Тильда вздрогнула и обернулась. В глаза бросилось крупное прыщавое лицо с огромным носом, взмокшая челка и тугой накрахмаленный воротник, отсекающий подбородок от черного сюртука.
— Ник, разве так заводят знакомство с красавицами? Любая девица предпочтет сбежать, а не слушать твои подгнившие остроты! — к прыщавому подошел другой – статный мужчина в синем. Он широко улыбался, хотя в улыбке скользила снисходительность. Еще бы! Тильда знала его: мастер Дерек Шанно, возводил Западный мост, построил здание оперного театра. И как она, дочь купца, не закончившая еще ни одного собственного проекта — посмела прийти?..
— Я к вашим услугам, госпожа, — мужчина поклонился, снимая шляпу и помахивая ею так, что длинные пышные перья касались пола, — надеюсь, вы не забыли меня? Мы были представлены друг другу прошлой весной на ежегодном балу. А моего незадачливого товарища зовут Николас Гренви. Но можете не утруждать себя запоминанием этого имени – примечателен в Николасе только его нос.
— Вы всегда так любезны со своими друзьями? — Тильда строго посмотрела на Дерека.
— А вы всегда так удручающе серьезны? – Дерек, напротив, улыбался широко. — Вам это не идет, поверьте. И признаюсь, я не думал, что вы тоже будете участвовать, госпожа Элберт.
Несколько других мужчин прислушивались к разговору с явным любопытством.
— К сожалению, это беда многих людей в наше время – они не думают.
— Вы слишком категоричны! – Дерек снова улыбнулся. – От этого случаются всяческие неприятные вещи вроде желудочных болезней. А я себе не прощу, если вы погибнете во цвете лет, потому что Даррея лишится красивейшей женщины и талантливого мастера.
— Еще как простите.
Дерек прижал руку к сердцу, делая вид, будто в него выстрелили.

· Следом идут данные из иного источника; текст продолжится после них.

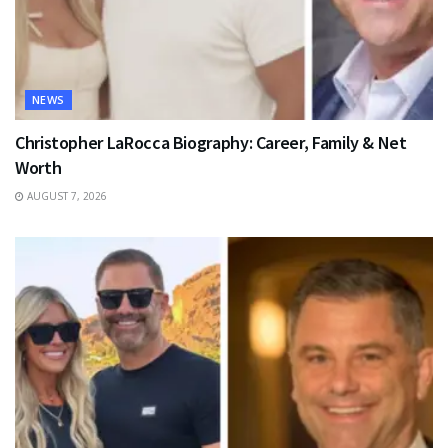
NEWS
Christopher LaRocca Biography: Career, Family & Net
Worth
AUGUST 7, 2026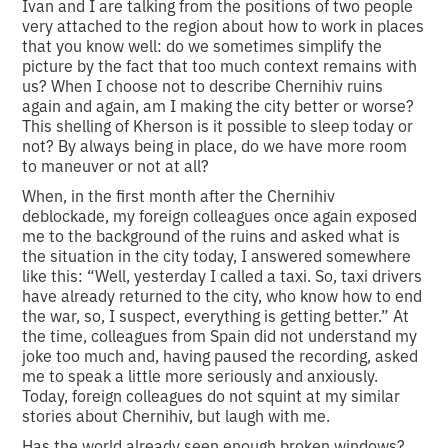
Ivan and I are talking from the positions of two people
very attached to the region about how to work in places
that you know well: do we sometimes simplify the
picture by the fact that too much context remains with
us? When I choose not to describe Chernihiv ruins
again and again, am I making the city better or worse?
This shelling of Kherson is it possible to sleep today or
not? By always being in place, do we have more room
to maneuver or not at all?
When, in the first month after the Chernihiv
deblockade, my foreign colleagues once again exposed
me to the background of the ruins and asked what is
the situation in the city today, I answered somewhere
like this: “Well, yesterday I called a taxi. So, taxi drivers
have already returned to the city, who know how to end
the war, so, I suspect, everything is getting better.” At
the time, colleagues from Spain did not understand my
joke too much and, having paused the recording, asked
me to speak a little more seriously and anxiously.
Today, foreign colleagues do not squint at my similar
stories about Chernihiv, but laugh with me.
Has the world already seen enough broken windows?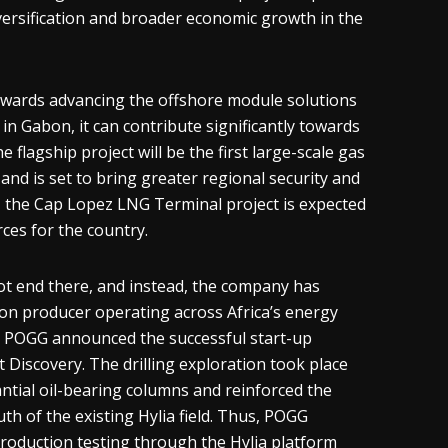
 diversification and broader economic growth in the
owards advancing the offshore module solutions
in Gabon, it can contribute significantly towards
 flagship project will be the first large-scale gas
and is set to bring greater regional security and
, the Cap Lopez LNG Terminal project is expected
ces for the country.
ot end there, and instead, the company has
on producer operating across Africa’s energy
n POGG announced the successful start-up
 Discovery. The drilling exploration took place
tial oil-bearing columns and reinforced the
h of the existing Hylia field. Thus, POGG
 production testing through the Hylia platform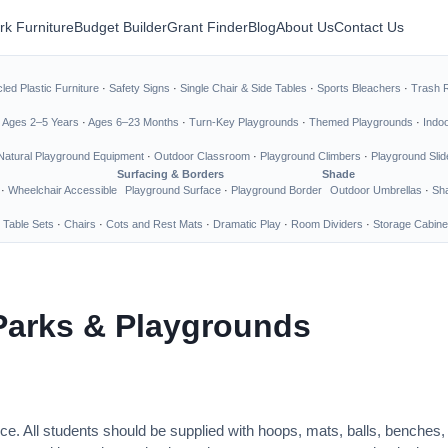
rk Furniture
Budget Builder
Grant Finder
Blog
About Us
Contact Us
led Plastic Furniture
·
Safety Signs
·
Single Chair & Side Tables
·
Sports Bleachers
·
Trash 
·
Ages 2–5 Years
·
Ages 6–23 Months
·
Turn-Key Playgrounds
·
Themed Playgrounds
·
Indo
Natural Playground Equipment
·
Outdoor Classroom
·
Playground Climbers
·
Playground Slid
Surfacing & Borders
Shade
·
Wheelchair Accessible
Playground Surface
·
Playground Border
Outdoor Umbrellas
·
Sha
 Table Sets
·
Chairs
·
Cots and Rest Mats
·
Dramatic Play
·
Room Dividers
·
Storage Cabine
Parks & Playgrounds
ce. All students should be supplied with hoops, mats, balls, benches,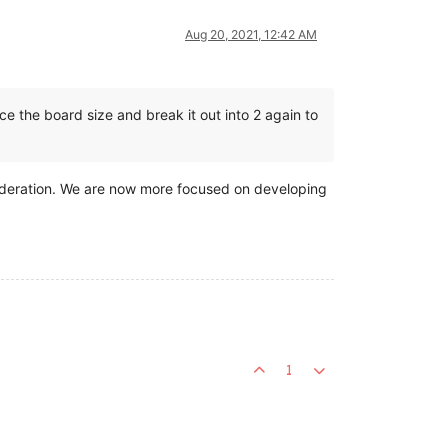
Aug 20, 2021, 12:42 AM
e the board size and break it out into 2 again to
sideration. We are now more focused on developing
1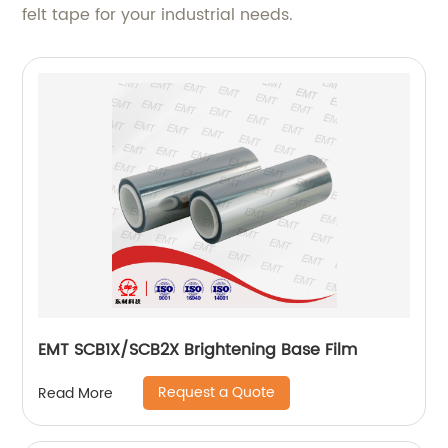
felt tape for your industrial needs.
EMT SCB1X/SCB2X Brightening Base Film
Request a Quote
Read More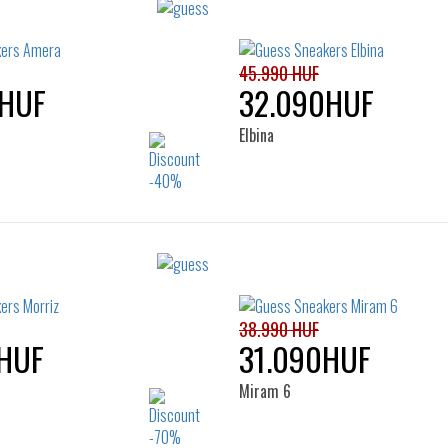
45.990 HUF
0HUF
32.090HUF
Elbina
Sizes:
Sizes:
37
39
35
36
37
38
40
41
38.990 HUF
HUF
31.090HUF
Miram 6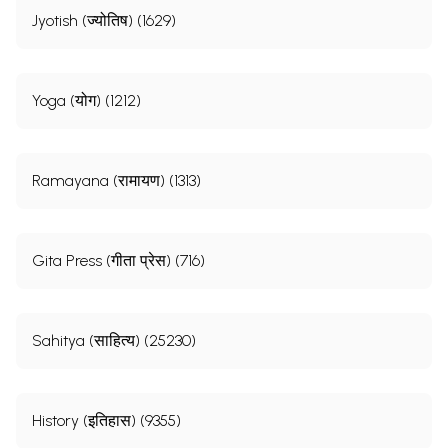
Jyotish (ज्योतिष) (1629)
Yoga (योग) (1212)
Ramayana (रामायण) (1313)
Gita Press (गीता प्रेस) (716)
Sahitya (साहित्य) (25230)
History (इतिहास) (9355)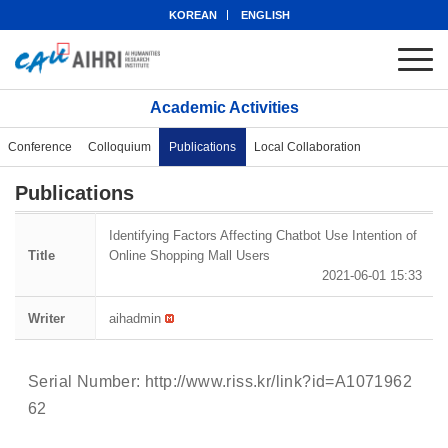
KOREAN
ENGLISH
Academic Activities
Conference
Colloquium
Publications
Local Collaboration
Publications
Identifying Factors Affecting Chatbot Use Intention of
Title
Online Shopping Mall Users
2021-06-01 15:33
Writer
aihadmin
Serial Number:
http://www.riss.kr/link?id=A1071962
62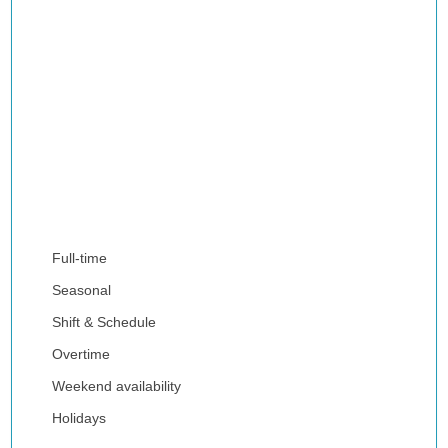
Full-time
Seasonal
Shift & Schedule
Overtime
Weekend availability
Holidays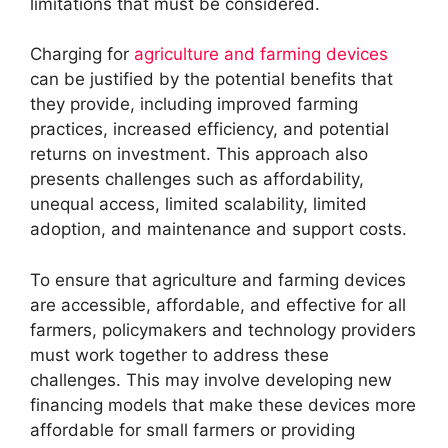
limitations that must be considered.
Charging for
agriculture and farming devices
can be justified by the potential benefits that
they provide, including improved farming
practices, increased efficiency, and potential
returns on investment. This approach also
presents challenges such as affordability,
unequal access, limited scalability, limited
adoption, and maintenance and support costs.
To ensure that agriculture and farming devices
are accessible, affordable, and effective for all
farmers, policymakers and technology providers
must work together to address these
challenges. This may involve developing new
financing models that make these devices more
affordable for small farmers or providing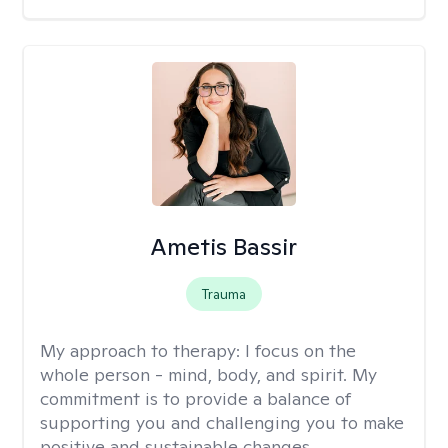
Ametis Bassir
Trauma
My approach to therapy:
I focus on the
whole person - mind, body, and spirit. My
commitment is to provide a balance of
supporting you and challenging you to make
positive and sustainable changes.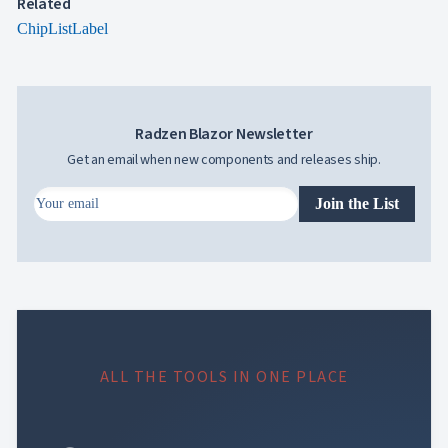
Related
ChipList
Label
Radzen Blazor Newsletter
Get an email when new components and releases ship.
Join the List
ALL THE TOOLS IN ONE PLACE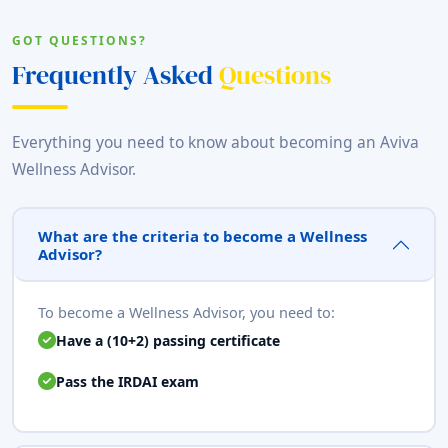
GOT QUESTIONS?
Frequently Asked
Questions
Everything you need to know about becoming an Aviva
Wellness Advisor.
What are the criteria to become a Wellness
Advisor?
To become a Wellness Advisor, you need to:
Have a (10+2) passing certificate
Pass the IRDAI exam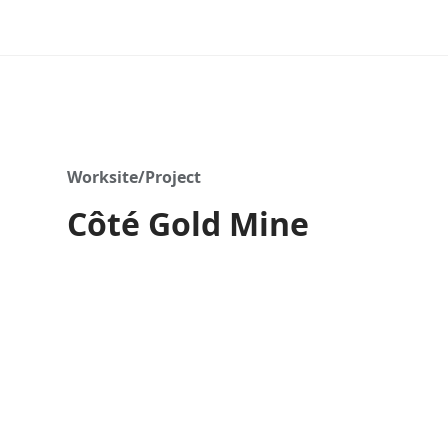
Worksite/Project
Côté Gold Mine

— Что же вы со мной делаете! Я был влюблен! Мое сердце разбито! На сонет вы вряд ли согласитесь, придется сочинить в вашу честь трагическую поэму, в конце которой несчастный герой покончит с жизнью от неразделённой любви! «О дева, что смотрит на сей смертный мир, чьи очи, как горный родник, холодны, чьих губ не касались чужие уста, дай знак, что надежда моя не пуста»…
— Не знала, что вы творили под именем Като и жили тысячу лет назад.
— Подумать только, вы разбираетесь в древнеадрийской поэзии!.. – неподдельно восхитился Дерек Шанно. – Хотите прогуляться в Водных садах? Там более подходящее место для чтения стихов.
— Если вы не против, чтобы нас сопровождал мой сын.
Тильда начала терять терпение. Светские беседы всегда давались ей с трудом, а кривляния раздражали. Так вел себя старший брат, и его несерьезность, обернувшуюся для семьи долгами, она простить не могла.
— Прошу меня извинить, господин Шанно, вряд ли я сейчас хороший собеседник для такого блистательного молодого человека и именитого мастера, — проговорила Тильда как можно учтивее, поклонилась, давая понять, что разговор закончился, и пока мужчина не опомнился, быстрым шагом пересекла приемную и подошла к окну. Оттуда обдавало жаром, зато другие бледные юнцы не рискнут подойти – побоятся за свой «благородный» цвет лица.
На мастера Шанно она не оглядывалась, но лопатками чувствовала, что он смотрит в спину. И ведь вряд ли он хотел оскорбить ее! Но привычка бежать от подобных бесед, от разговоров, взглядов, пылких обещаний, которые никто, разумеется, не выполнит, давно срослась, скипелась с ней.
Тильда облокотилась на подоконник, глядя на каштан, на то, как зыблются пятна света и тени. Солнце жгло щеки, горячей полосой лежало на смуглых руках, зажигало серебро браслетов. А внутри все сильнее натягивалось что-то, кажется, тронь – зазвенит, как медный гонг у храма Созидающего. Когда же закончится эта пытка? Она ненавидела ожидание, неизвестность, ненавидела до дрожи в пальцах.